Always Be Closing? (Part I)

I have been in sales and relationship management for the vast majority of my career.  It is something I have always enjoyed and something that has been a natural fit.  I enjoy meeting new people, learning about new businesses and business models and, most of all I enjoy solving problems for my customers.  I have managed relationships and cross sold new products into existing clients.  I have also been a hunter, identifying and winning new business for my employers.  With this experience in mind I wanted to share some unsolicited advice.

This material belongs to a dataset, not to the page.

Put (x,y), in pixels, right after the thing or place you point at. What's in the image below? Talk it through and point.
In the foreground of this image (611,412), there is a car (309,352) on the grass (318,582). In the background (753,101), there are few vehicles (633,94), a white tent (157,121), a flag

I have sold concierge services for major brands, I have sold consulting services, I have sold payment solutions, I have managed a book of business worth of $20mm and now I am the Chief Revenue Officer of an early stage startup.  These are all different products whose buyers have different dependencies and business needs.  The buyer of concierge services is often a CMO of a Fortune 500 company that manages a high value loyalty program.  The buyer of payment solutions is typically a CFO or head of finance within broad range of organizations. A lot of people believe that different products and different use cases require very different approaches to the sales process. Do they?

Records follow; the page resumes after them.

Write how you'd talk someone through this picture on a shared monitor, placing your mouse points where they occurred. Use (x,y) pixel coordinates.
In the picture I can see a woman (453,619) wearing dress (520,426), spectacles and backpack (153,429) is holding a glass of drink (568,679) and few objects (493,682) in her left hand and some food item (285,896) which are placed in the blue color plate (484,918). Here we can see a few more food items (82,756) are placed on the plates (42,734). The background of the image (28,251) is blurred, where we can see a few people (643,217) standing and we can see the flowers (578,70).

Whenever I work with someone new to relationship management or sales one of the first questions I get asked is, “How do we get the customer to buy?”.  That, in my experience, is the wrong question.  What we should be asking is, “What problem can we solve for this customer?”.  Perhaps the addition of another method of payment like PayPal would increase sales, maybe a new technology could save man hours and improve efficiency. Depending on what you’re selling there is always a problem to be solved, a competitive differentiator to be called out.